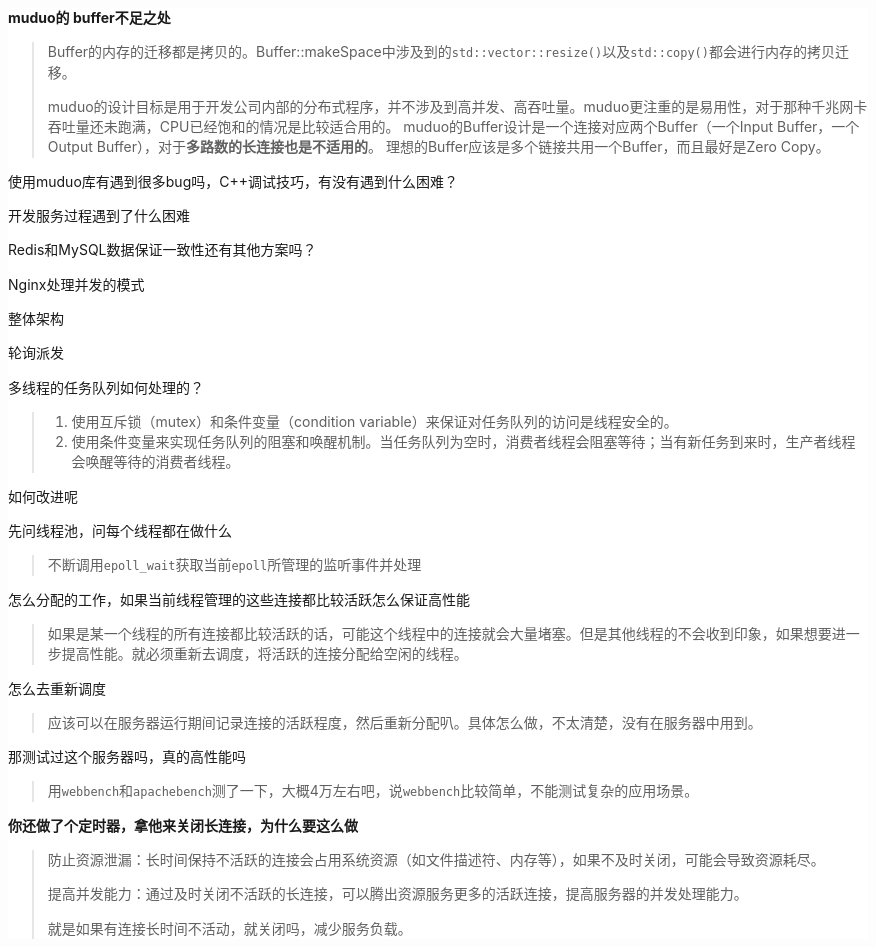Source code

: **muduo的 buffer不足之处**

> Buffer的内存的迁移都是拷贝的。Buffer::makeSpace中涉及到的`std::vector::resize()`以及`std::copy()`都会进行内存的拷贝迁移。
>
> muduo的设计目标是用于开发公司内部的分布式程序，并不涉及到高并发、高吞吐量。muduo更注重的是易用性，对于那种千兆网卡吞吐量还未跑满，CPU已经饱和的情况是比较适合用的。
> muduo的Buffer设计是一个连接对应两个Buffer（一个Input Buffer，一个Output Buffer），对于**多路数的长连接也是不适用的**。
> 理想的Buffer应该是多个链接共用一个Buffer，而且最好是Zero Copy。

使用muduo库有遇到很多bug吗，C++调试技巧，有没有遇到什么困难？

> 

开发服务过程遇到了什么困难

> 

Redis和MySQL数据保证一致性还有其他方案吗？

> 

 Nginx处理并发的模式

> 

整体架构

> 

轮询派发

> 

多线程的任务队列如何处理的？

> 1. 使用互斥锁（mutex）和条件变量（condition variable）来保证对任务队列的访问是线程安全的。
> 2. 使用条件变量来实现任务队列的阻塞和唤醒机制。当任务队列为空时，消费者线程会阻塞等待；当有新任务到来时，生产者线程会唤醒等待的消费者线程。

如何改进呢

> 

先问线程池，问每个线程都在做什么

>不断调用`epoll_wait`获取当前`epoll`所管理的监听事件并处理

怎么分配的工作，如果当前线程管理的这些连接都比较活跃怎么保证高性能

> 如果是某一个线程的所有连接都比较活跃的话，可能这个线程中的连接就会大量堵塞。但是其他线程的不会收到印象，如果想要进一步提高性能。就必须重新去调度，将活跃的连接分配给空闲的线程。

怎么去重新调度

>  应该可以在服务器运行期间记录连接的活跃程度，然后重新分配叭。具体怎么做，不太清楚，没有在服务器中用到。

 那测试过这个服务器吗，真的高性能吗

> 用`webbench`和`apachebench`测了一下，大概4万左右吧，说`webbench`比较简单，不能测试复杂的应用场景。

**你还做了个定时器，拿他来关闭长连接，为什么要这么做**

> 防止资源泄漏：长时间保持不活跃的连接会占用系统资源（如文件描述符、内存等），如果不及时关闭，可能会导致资源耗尽。
>
> 提高并发能力：通过及时关闭不活跃的长连接，可以腾出资源服务更多的活跃连接，提高服务器的并发处理能力。
>
> 就是如果有连接长时间不活动，就关闭吗，减少服务负载。
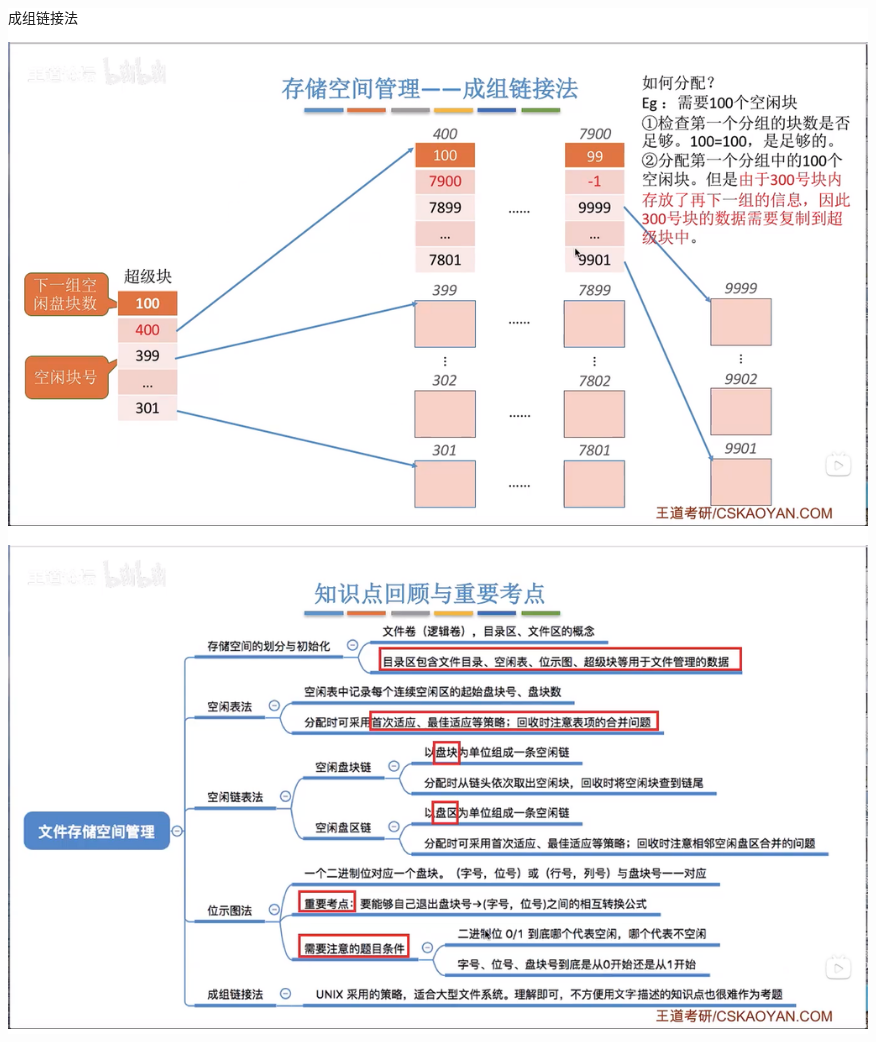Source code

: 成组链接法

 ![image-20230506204818929](操作系统.assets/image-20230506204818929.png)

 ![image-20230506205032216](操作系统.assets/image-20230506205032216.png)
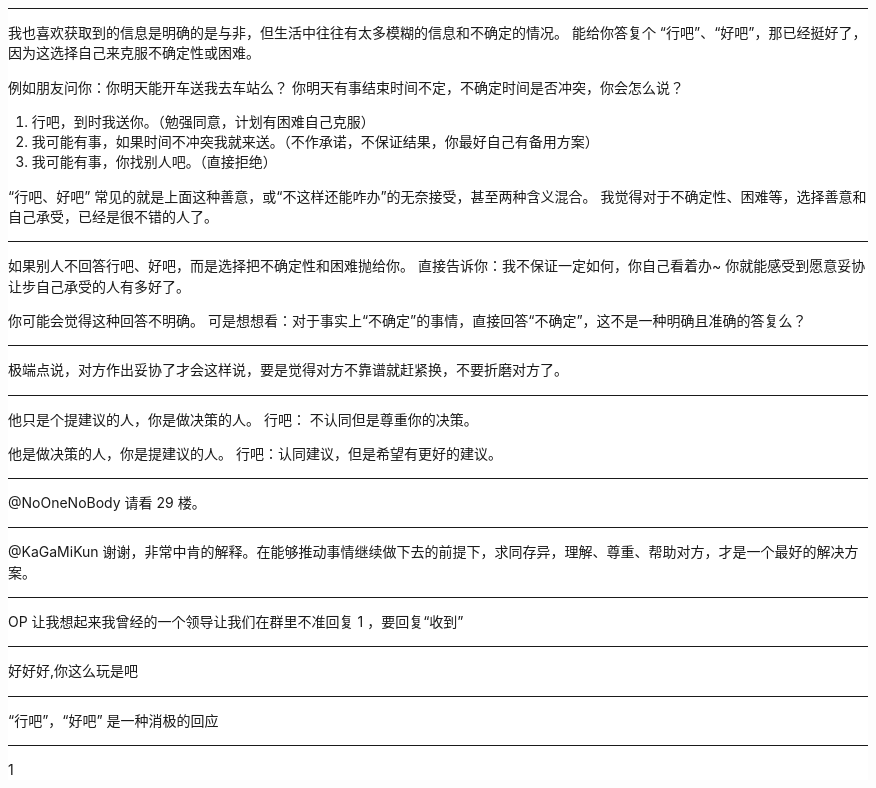---------------------------------------------------

我也喜欢获取到的信息是明确的是与非，但生活中往往有太多模糊的信息和不确定的情况。
能给你答复个 “行吧”、“好吧”，那已经挺好了，因为这选择自己来克服不确定性或困难。

例如朋友问你：你明天能开车送我去车站么？
你明天有事结束时间不定，不确定时间是否冲突，你会怎么说？

1. 行吧，到时我送你。（勉强同意，计划有困难自己克服）
2. 我可能有事，如果时间不冲突我就来送。（不作承诺，不保证结果，你最好自己有备用方案）
3. 我可能有事，你找别人吧。（直接拒绝）

“行吧、好吧” 常见的就是上面这种善意，或“不这样还能咋办”的无奈接受，甚至两种含义混合。
我觉得对于不确定性、困难等，选择善意和自己承受，已经是很不错的人了。

---------------------------------------------------

如果别人不回答行吧、好吧，而是选择把不确定性和困难抛给你。
直接告诉你：我不保证一定如何，你自己看着办~
你就能感受到愿意妥协让步自己承受的人有多好了。

你可能会觉得这种回答不明确。
可是想想看：对于事实上“不确定”的事情，直接回答“不确定”，这不是一种明确且准确的答复么？

---------------------------------------------------

极端点说，对方作出妥协了才会这样说，要是觉得对方不靠谱就赶紧换，不要折磨对方了。

---------------------------------------------------

他只是个提建议的人，你是做决策的人。
行吧： 不认同但是尊重你的决策。

他是做决策的人，你是提建议的人。
行吧：认同建议，但是希望有更好的建议。

---------------------------------------------------

@NoOneNoBody 请看 29 楼。

---------------------------------------------------

@KaGaMiKun 谢谢，非常中肯的解释。在能够推动事情继续做下去的前提下，求同存异，理解、尊重、帮助对方，才是一个最好的解决方案。

---------------------------------------------------

OP 让我想起来我曾经的一个领导让我们在群里不准回复 1 ，要回复“收到”

---------------------------------------------------

好好好,你这么玩是吧

---------------------------------------------------

“行吧”，“好吧” 是一种消极的回应

---------------------------------------------------

1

• **Problem to solve**:
Every line that contains "assets" should be copied out of the data.

• **Written response**:
 ![image-20230506204818929](操作系统.assets/image-20230506204818929.png)
 ![image-20230506205032216](操作系统.assets/image-20230506205032216.png)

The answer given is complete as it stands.